Michel Côté, Sylvie Brien Côté, Mélanie Bonneau et Sébastien Côté ont déjà bouilli le résultat de la première coulée de l'année, à l'érablière Côté et fils.

Déjà du sirop d'érable

Le temps doux de la dernière semaine a été favorable aux acériculteurs qui avaient déjà entaillé une partie de leur domaine. Avec les journées et les nuits douces, les érables ont donné suffisamment d'eau sucrée pour que 210 gallons de sirop puissent être produits à l'érablière Côté et fils, à Roxton Pond.
Si la date du 13 janvier peut paraître hâtive, il ne s'agit pourtant pas d'un record pour une première cuvée. En 2016, les fours avaient fonctionné le 11 janvier chez les Côté, mais la production s'était alors limitée à 110 gallons.
L'inauguration annuelle des fours est toujours synonyme d'effervescence chez la famille Côté. Les enfants et petits-enfants de Michel Côté et de Sylvie Brien Côté se réunissent. Des amis débarquent. La grande salle dont, au fil des ans, on a amélioré le confort se remplit et une ambiance festive s'installe. Pendant que les adultes font bouillir­ l'eau, les enfants s'amusent.

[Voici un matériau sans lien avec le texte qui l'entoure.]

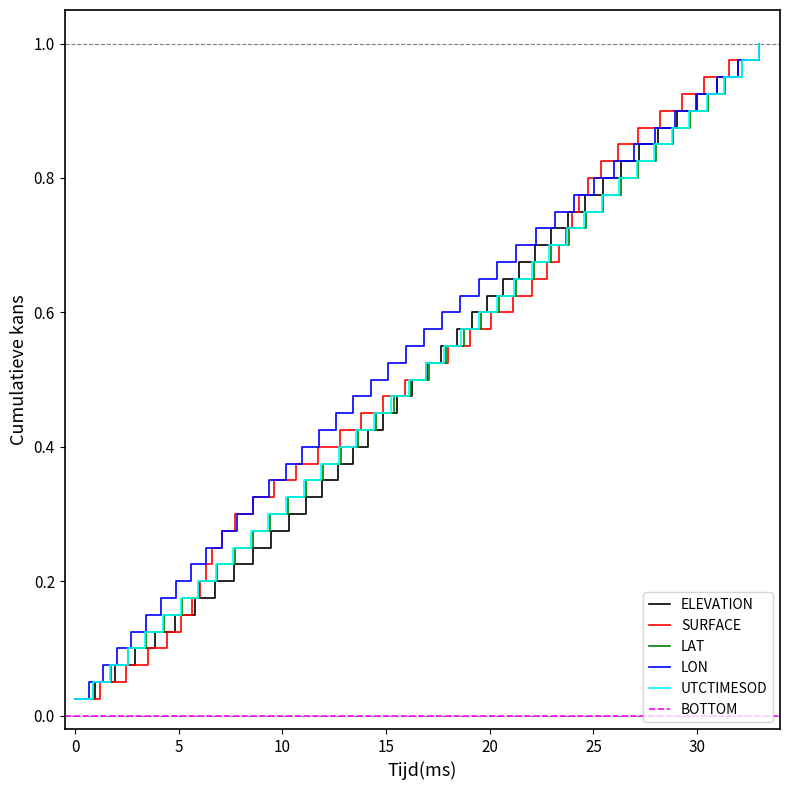

True or false: LON and UTCTIMESOD intersect in this chart.

False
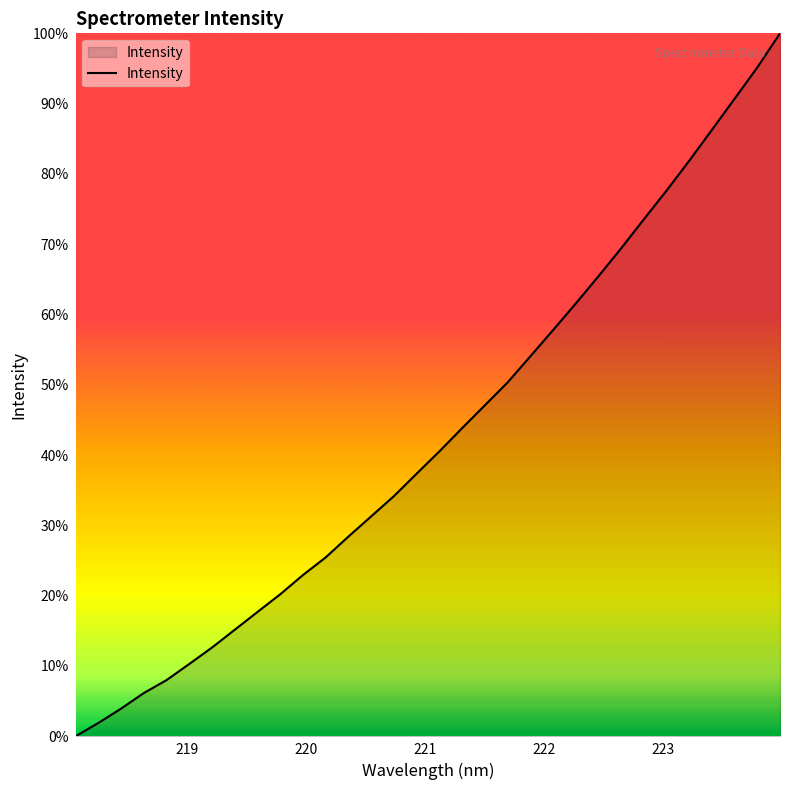

Does the chart display data point markers on the line(s)?

No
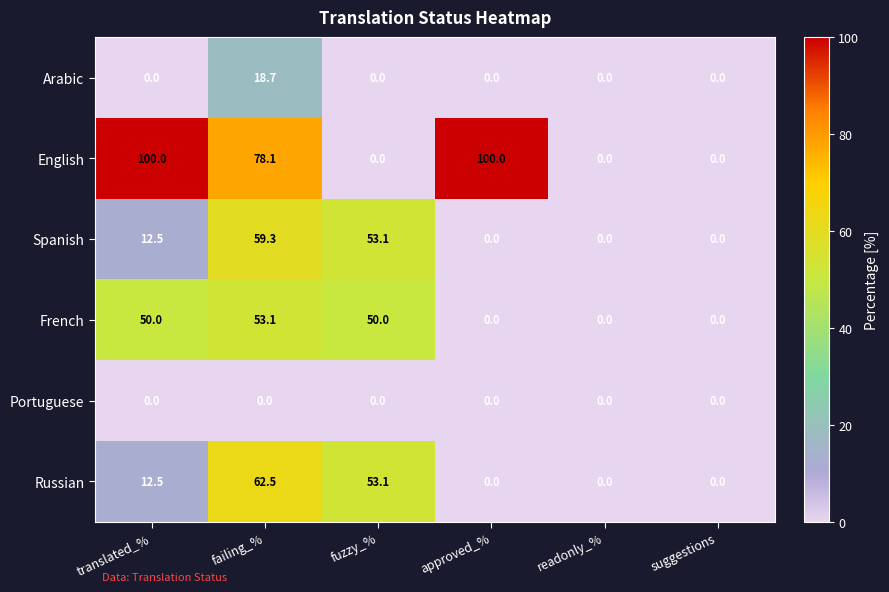

At failing_%, list the series in order from largest to smallest.

English, Russian, Spanish, French, Arabic, Portuguese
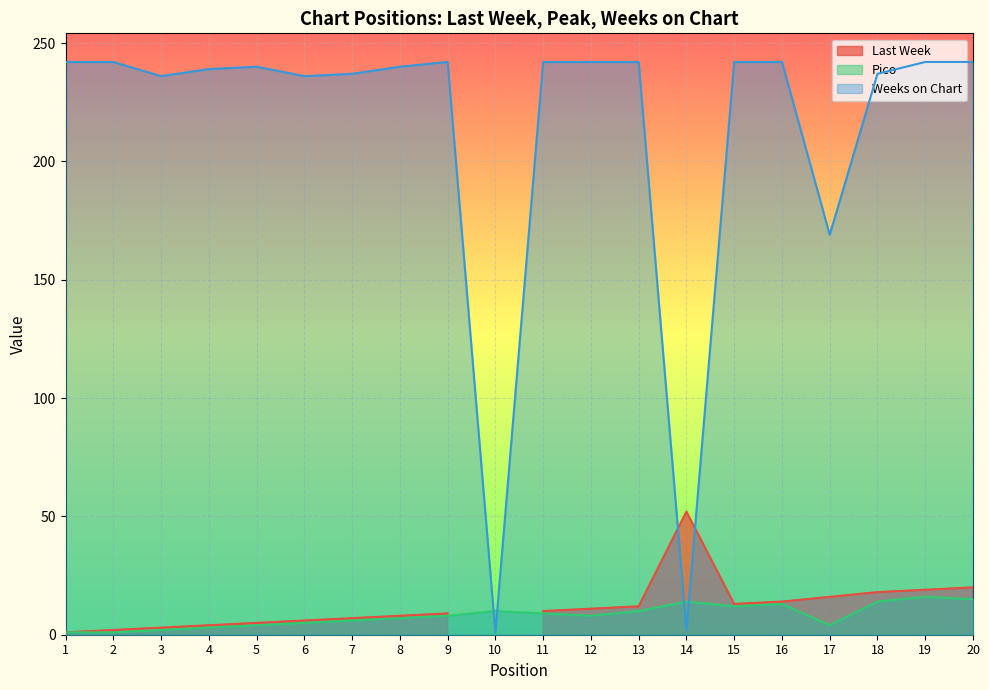

Is it true that Weeks on Chart equals 340 at 13?

False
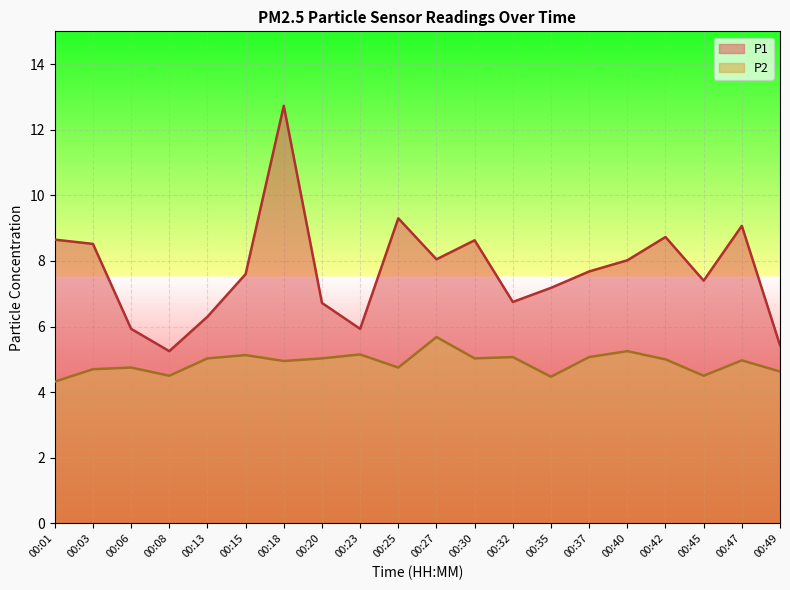

What is the maximum value for P2?

5.7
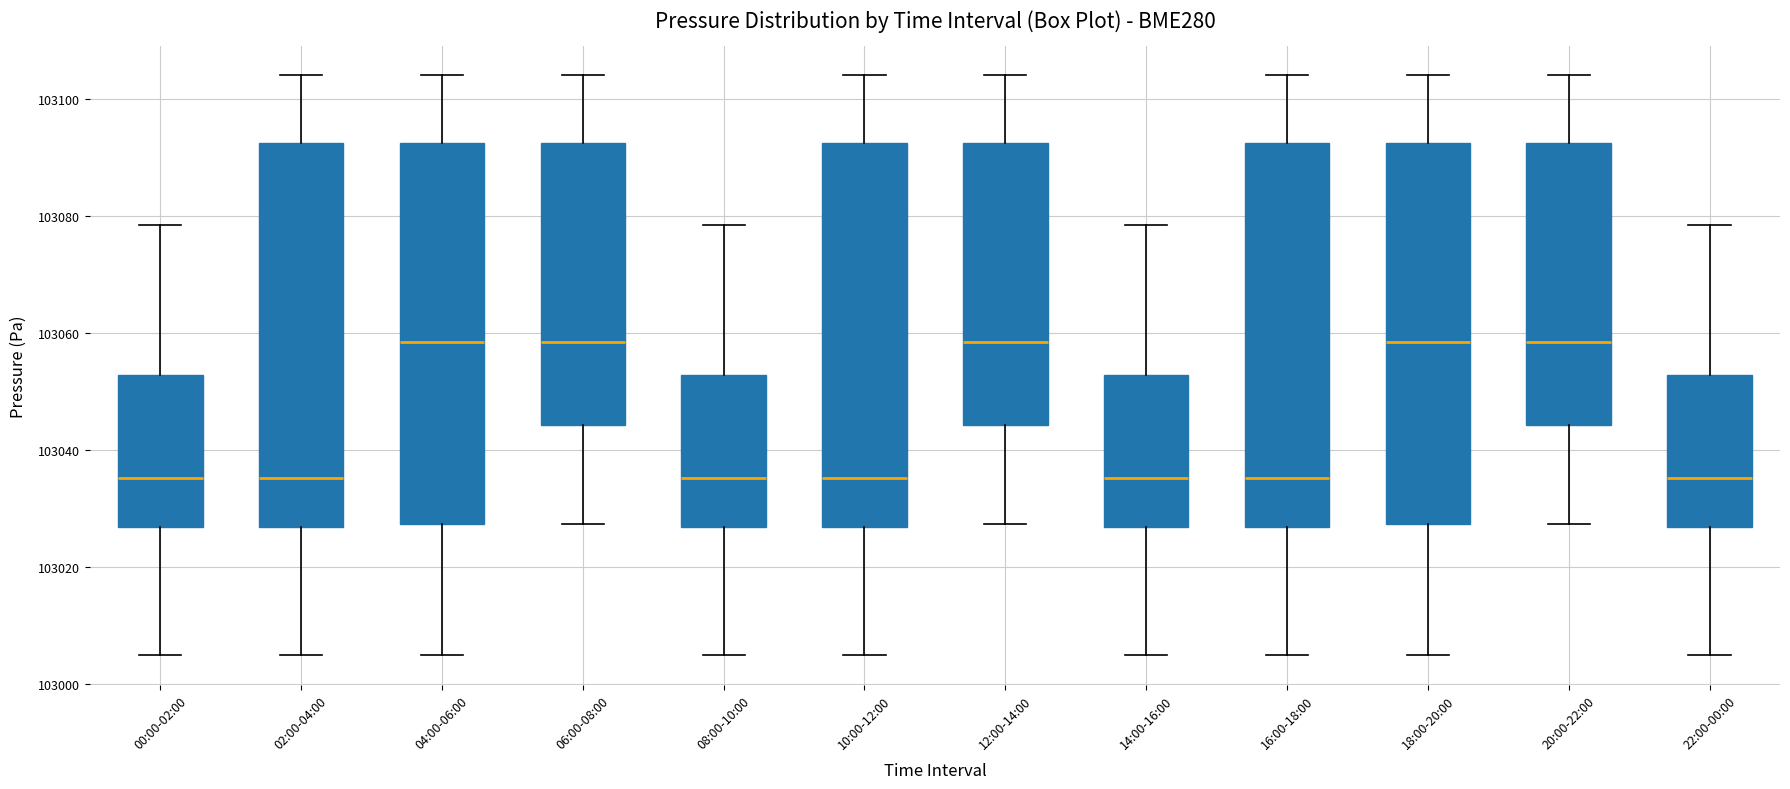

Reading left to right, transcribe this box plot: for each box, give where its median line is, the range the box spans, and where its two whiskers end, as read against the y-axis. The values are not printed on the chart, so give them approximately, as read against the axis.

00:00-02:00: median 103036, box 103026 to 103052, whiskers 103004 to 103078
02:00-04:00: median 103036, box 103026 to 103092, whiskers 103004 to 103104
04:00-06:00: median 103058, box 103028 to 103092, whiskers 103004 to 103104
06:00-08:00: median 103058, box 103044 to 103092, whiskers 103028 to 103104
08:00-10:00: median 103036, box 103026 to 103052, whiskers 103004 to 103078
10:00-12:00: median 103036, box 103026 to 103092, whiskers 103004 to 103104
12:00-14:00: median 103058, box 103044 to 103092, whiskers 103028 to 103104
14:00-16:00: median 103036, box 103026 to 103052, whiskers 103004 to 103078
16:00-18:00: median 103036, box 103026 to 103092, whiskers 103004 to 103104
18:00-20:00: median 103058, box 103028 to 103092, whiskers 103004 to 103104
20:00-22:00: median 103058, box 103044 to 103092, whiskers 103028 to 103104
22:00-00:00: median 103036, box 103026 to 103052, whiskers 103004 to 103078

« On est la plus grosse érablière dans la région (avec plus de 40 000 entailles) et les autres proches n'ont pas encore entaillé, raconte Mélanie Bonneau, la conjointe de Sébastien Côté. Des gens d'autres érablières viennent pour voir bouillir. »
Entaillé à temps
Avec deux jours et deux nuits de redoux, les érables ont coulé sans répit jusqu'à 2 h du matin, vendredi. « Ce n'est pas toute l'érablière qui est entaillée. On a seulement un petit secteur ; c'est assez pour que ça coule en masse et pour remplir nos bassins, ajoute Mme Bonneau. La nuit, c'est ce qui nous a aidés, ce n'est pas descendu en bas de zéro, donc ça a coulé 24 heures sur 24. » Avec 16 000 entailles à ce jour, l'érablière a déjà livré 13 000 gallons d'eau. L'équipe se prépare à une deuxième coulée, cette semaine, avec le météo clémente annoncée de mercredi à samedi. 
Sylvie Brien Côté a l'expérience des érablières. Au fil des ans, elle a été témoin des changements dans la saisons des sucres. « Ça fait depuis 2013 que c'est de plus en plus de bonne heure », lance-t-elle. Auparavant, les coulées hâtives avaient lieu en... février.
C'est parce que l'érablière de Roxton­ Pond est grande que le travail d'entaille est déjà amorcé. Le sirop de vendredi se retrouvera dans des produits dérivés. Le meilleur, produit pendant la période des sucres, sera vendu à la clientèle.
Plus tôt que la normale à Lac-Brome
Les conséquences positives du premier redoux de la saison ne se sont pas fait sentir dans toutes les érablières des régions de Haute-Yamaska et de Brome-Missisquoi. Tout dépend si les entailles ont été faites, partiellement ou totalement. 
À l'érablière Le murmure du printemps, à Dunham, les érables n'ont pas encore été entaillés, mais pourraient l'être cette semaine, nous dit-on. 
Propriétaire d'une érablière à Dunham, David Hall n'a pas assez d'entailles sur sa terre pour recueillir l'eau d'érable et la faire bouillir. « Cette semaine, peut-être, confie M. Hall, qui est aussi président de la section de Saint-Hyacinthe de la Fédération des acériculteurs du Québec. Mais le taux de sucre n'est pas haut et ça prend beaucoup d'eau. On ne démarre pas la machine pour quelques gallons. On est rendu à 6000 entailles ; peut-être que cette semaine, ça va être une autre histoire. »
L'an dernier, le Bromois a récolté sa première eau d'érable le 4 février. En 2015, on parlait plutôt du 30 mars. Cette année, « c'est plus de bonne heure que la normale­ », constate-t-il.
Performance
La fébrilité a monté d'un cran vendredi soir à l'érablière Côté et fils, où l'on étrennait de nouveaux équipements plus performants.
Les propriétaires sont passés à la bouilleuse et au séparateur à l'huile afin de répondre à l'augmentation de la production des dernières années. Le bouilleuse permet notamment de produire deux fois plus de sirop dans le même laps de temps qu'avec les anciens équipements qui fonctionnaient au bois.
En passant du bois à l'huile, Mélanie Bonneau peut maintenant dormir aux côtés de son conjoint pendant la majeure partie du temps des sucres. Auparavant, le travail requérait une présence à toute heure du jour et de la nuit, indique le couple.